§ **Exercise aim**
Copy the following records verbatim, reproducing every line in full.

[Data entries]
________________________________________

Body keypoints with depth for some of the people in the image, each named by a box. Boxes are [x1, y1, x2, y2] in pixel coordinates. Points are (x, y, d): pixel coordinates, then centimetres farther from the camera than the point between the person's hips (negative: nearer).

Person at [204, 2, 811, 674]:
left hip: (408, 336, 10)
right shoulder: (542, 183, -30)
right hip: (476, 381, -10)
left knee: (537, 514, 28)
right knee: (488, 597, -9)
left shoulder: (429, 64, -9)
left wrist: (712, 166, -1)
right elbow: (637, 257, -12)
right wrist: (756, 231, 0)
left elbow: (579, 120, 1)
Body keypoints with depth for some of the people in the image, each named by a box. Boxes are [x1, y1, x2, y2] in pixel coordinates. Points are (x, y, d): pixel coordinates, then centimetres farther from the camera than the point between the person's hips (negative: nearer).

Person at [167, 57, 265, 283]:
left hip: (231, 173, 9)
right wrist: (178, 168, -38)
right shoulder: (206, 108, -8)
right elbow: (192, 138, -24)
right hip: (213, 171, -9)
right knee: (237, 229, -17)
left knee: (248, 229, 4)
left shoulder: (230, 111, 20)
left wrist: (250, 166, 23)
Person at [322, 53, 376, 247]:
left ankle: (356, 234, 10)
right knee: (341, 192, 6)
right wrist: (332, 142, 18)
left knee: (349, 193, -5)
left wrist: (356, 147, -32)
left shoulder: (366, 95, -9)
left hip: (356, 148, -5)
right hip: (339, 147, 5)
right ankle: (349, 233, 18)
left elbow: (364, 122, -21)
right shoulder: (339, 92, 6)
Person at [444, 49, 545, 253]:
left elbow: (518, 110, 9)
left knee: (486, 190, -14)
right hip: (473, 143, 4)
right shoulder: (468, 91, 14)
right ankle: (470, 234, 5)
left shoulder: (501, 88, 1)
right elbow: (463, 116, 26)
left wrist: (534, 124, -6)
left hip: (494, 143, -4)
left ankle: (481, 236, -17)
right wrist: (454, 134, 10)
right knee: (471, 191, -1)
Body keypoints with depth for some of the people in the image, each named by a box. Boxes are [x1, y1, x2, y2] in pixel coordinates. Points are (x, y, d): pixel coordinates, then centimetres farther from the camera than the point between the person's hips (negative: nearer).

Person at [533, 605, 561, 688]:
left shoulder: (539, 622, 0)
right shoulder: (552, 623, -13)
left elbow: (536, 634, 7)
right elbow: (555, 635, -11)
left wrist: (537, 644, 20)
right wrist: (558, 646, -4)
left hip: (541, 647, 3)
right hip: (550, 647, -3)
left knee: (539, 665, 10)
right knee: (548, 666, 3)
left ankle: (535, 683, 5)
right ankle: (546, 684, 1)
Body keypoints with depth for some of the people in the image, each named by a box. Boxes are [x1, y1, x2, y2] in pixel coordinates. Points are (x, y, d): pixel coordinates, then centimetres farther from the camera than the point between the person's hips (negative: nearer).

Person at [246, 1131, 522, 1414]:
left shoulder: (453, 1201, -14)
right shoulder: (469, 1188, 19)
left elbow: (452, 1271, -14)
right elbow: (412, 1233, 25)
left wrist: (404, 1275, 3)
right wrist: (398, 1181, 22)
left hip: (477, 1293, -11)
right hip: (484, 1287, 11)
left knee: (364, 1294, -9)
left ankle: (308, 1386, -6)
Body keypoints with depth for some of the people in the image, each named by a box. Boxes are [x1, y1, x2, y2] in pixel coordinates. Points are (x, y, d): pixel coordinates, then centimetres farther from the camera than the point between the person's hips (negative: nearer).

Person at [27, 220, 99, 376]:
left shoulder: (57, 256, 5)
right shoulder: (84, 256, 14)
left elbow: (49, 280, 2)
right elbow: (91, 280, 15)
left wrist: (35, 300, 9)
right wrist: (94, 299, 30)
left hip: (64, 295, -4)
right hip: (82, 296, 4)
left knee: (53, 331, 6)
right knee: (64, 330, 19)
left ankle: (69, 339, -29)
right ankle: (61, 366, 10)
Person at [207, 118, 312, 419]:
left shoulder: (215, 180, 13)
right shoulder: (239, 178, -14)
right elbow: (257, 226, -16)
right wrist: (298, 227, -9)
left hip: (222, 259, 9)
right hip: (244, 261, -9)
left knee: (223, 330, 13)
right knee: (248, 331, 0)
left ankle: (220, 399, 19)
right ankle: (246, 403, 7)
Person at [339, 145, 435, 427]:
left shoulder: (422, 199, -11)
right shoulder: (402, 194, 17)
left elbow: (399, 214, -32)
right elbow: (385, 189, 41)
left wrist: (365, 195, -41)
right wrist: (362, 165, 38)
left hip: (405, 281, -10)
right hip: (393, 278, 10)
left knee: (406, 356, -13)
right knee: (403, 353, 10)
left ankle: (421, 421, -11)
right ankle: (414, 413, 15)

________________________________________

§ **Completed exercise**
Body keypoints with depth for some of the people in the image, each named by a box. Boxes are [x1, y1, x2, y2] in pixel coordinates. Points are (x, y, d): pixel coordinates, then centimetres farther from the camera than the point between the person's hips (negative: nearer).

Person at [204, 2, 811, 674]:
left hip: (408, 336, 10)
right shoulder: (542, 183, -30)
right hip: (476, 381, -10)
left knee: (537, 514, 28)
right knee: (488, 597, -9)
left shoulder: (429, 64, -9)
left wrist: (712, 166, -1)
right elbow: (637, 257, -12)
right wrist: (756, 231, 0)
left elbow: (579, 120, 1)
Body keypoints with depth for some of the people in the image, each named by a box. Boxes are [x1, y1, x2, y2] in pixel coordinates. Points are (x, y, d): pixel coordinates, then centimetres farther from the camera than the point between the person's hips (negative: nearer).

Person at [167, 57, 265, 283]:
left hip: (231, 173, 9)
right wrist: (178, 168, -38)
right shoulder: (206, 108, -8)
right elbow: (192, 138, -24)
right hip: (213, 171, -9)
right knee: (237, 229, -17)
left knee: (248, 229, 4)
left shoulder: (230, 111, 20)
left wrist: (250, 166, 23)
Person at [322, 53, 376, 247]:
left ankle: (356, 234, 10)
right knee: (341, 192, 6)
right wrist: (332, 142, 18)
left knee: (349, 193, -5)
left wrist: (356, 147, -32)
left shoulder: (366, 95, -9)
left hip: (356, 148, -5)
right hip: (339, 147, 5)
right ankle: (349, 233, 18)
left elbow: (364, 122, -21)
right shoulder: (339, 92, 6)
Person at [444, 49, 545, 253]:
left elbow: (518, 110, 9)
left knee: (486, 190, -14)
right hip: (473, 143, 4)
right shoulder: (468, 91, 14)
right ankle: (470, 234, 5)
left shoulder: (501, 88, 1)
right elbow: (463, 116, 26)
left wrist: (534, 124, -6)
left hip: (494, 143, -4)
left ankle: (481, 236, -17)
right wrist: (454, 134, 10)
right knee: (471, 191, -1)
Body keypoints with depth for some of the people in the image, each named by a box. Boxes are [x1, y1, x2, y2] in pixel coordinates. Points are (x, y, d): pixel coordinates, then centimetres farther from the camera than the point between the person's hips (negative: nearer).

Person at [533, 605, 561, 688]:
left shoulder: (539, 622, 0)
right shoulder: (552, 623, -13)
left elbow: (536, 634, 7)
right elbow: (555, 635, -11)
left wrist: (537, 644, 20)
right wrist: (558, 646, -4)
left hip: (541, 647, 3)
right hip: (550, 647, -3)
left knee: (539, 665, 10)
right knee: (548, 666, 3)
left ankle: (535, 683, 5)
right ankle: (546, 684, 1)
Body keypoints with depth for some of the people in the image, each named by a box. Boxes are [x1, y1, x2, y2] in pixel coordinates. Points are (x, y, d): pixel coordinates, then centimetres farther from the camera than the point between the person's hips (negative: nearer).

Person at [246, 1131, 522, 1414]:
left shoulder: (453, 1201, -14)
right shoulder: (469, 1188, 19)
left elbow: (452, 1271, -14)
right elbow: (412, 1233, 25)
left wrist: (404, 1275, 3)
right wrist: (398, 1181, 22)
left hip: (477, 1293, -11)
right hip: (484, 1287, 11)
left knee: (364, 1294, -9)
left ankle: (308, 1386, -6)
Body keypoints with depth for some of the people in the image, each named by a box. Boxes are [x1, y1, x2, y2] in pixel coordinates. Points are (x, y, d): pixel coordinates, then centimetres farther from the camera than the point between the person's hips (negative: nearer).

Person at [27, 220, 99, 376]:
left shoulder: (57, 256, 5)
right shoulder: (84, 256, 14)
left elbow: (49, 280, 2)
right elbow: (91, 280, 15)
left wrist: (35, 300, 9)
right wrist: (94, 299, 30)
left hip: (64, 295, -4)
right hip: (82, 296, 4)
left knee: (53, 331, 6)
right knee: (64, 330, 19)
left ankle: (69, 339, -29)
right ankle: (61, 366, 10)
Person at [207, 118, 312, 419]:
left shoulder: (215, 180, 13)
right shoulder: (239, 178, -14)
right elbow: (257, 226, -16)
right wrist: (298, 227, -9)
left hip: (222, 259, 9)
right hip: (244, 261, -9)
left knee: (223, 330, 13)
right knee: (248, 331, 0)
left ankle: (220, 399, 19)
right ankle: (246, 403, 7)
Person at [339, 145, 435, 427]:
left shoulder: (422, 199, -11)
right shoulder: (402, 194, 17)
left elbow: (399, 214, -32)
right elbow: (385, 189, 41)
left wrist: (365, 195, -41)
right wrist: (362, 165, 38)
left hip: (405, 281, -10)
right hip: (393, 278, 10)
left knee: (406, 356, -13)
right knee: (403, 353, 10)
left ankle: (421, 421, -11)
right ankle: (414, 413, 15)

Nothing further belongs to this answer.